Task goal: Pick out each line below that contains the word "What" and copy it in full, treating uppercase and lowercase as different.

Data supplied:
%%
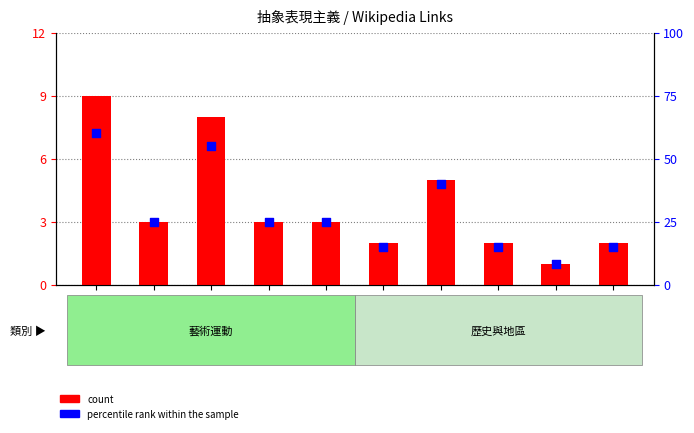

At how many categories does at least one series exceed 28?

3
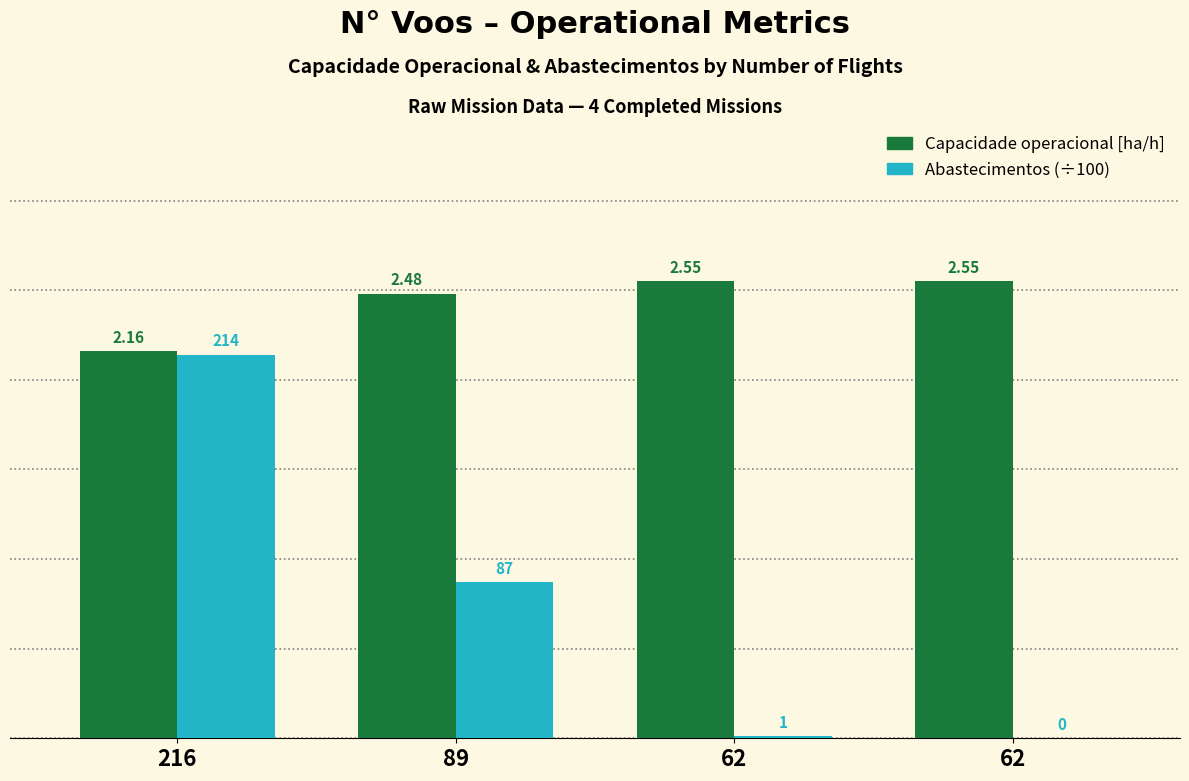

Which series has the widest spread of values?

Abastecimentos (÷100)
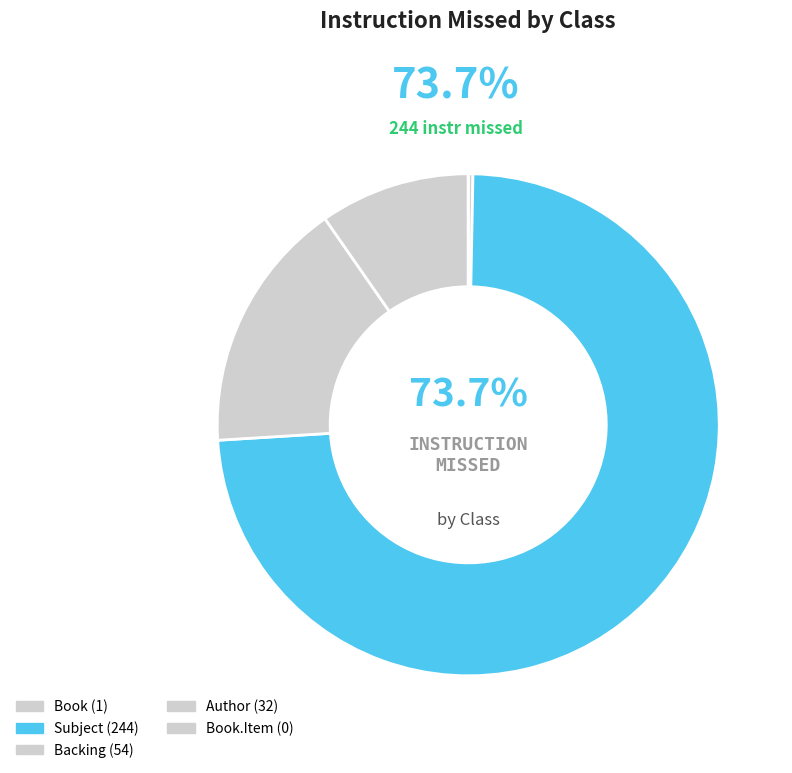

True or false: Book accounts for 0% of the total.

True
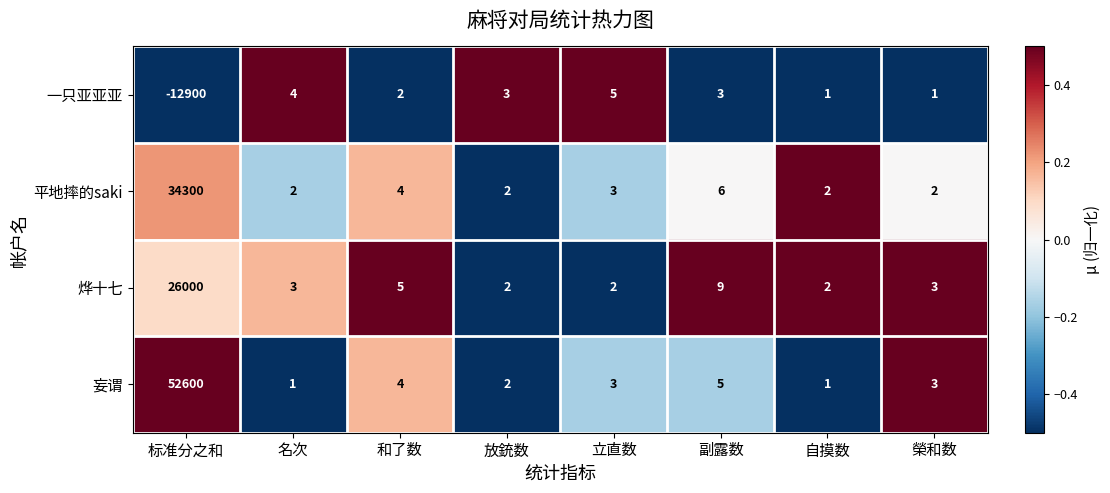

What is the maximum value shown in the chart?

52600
%%
%%
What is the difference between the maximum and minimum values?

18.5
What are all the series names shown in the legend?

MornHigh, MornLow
%%
Result of the task:
What is the maximum value shown in the chart?
What is the difference between the maximum and minimum values?
What are all the series names shown in the legend?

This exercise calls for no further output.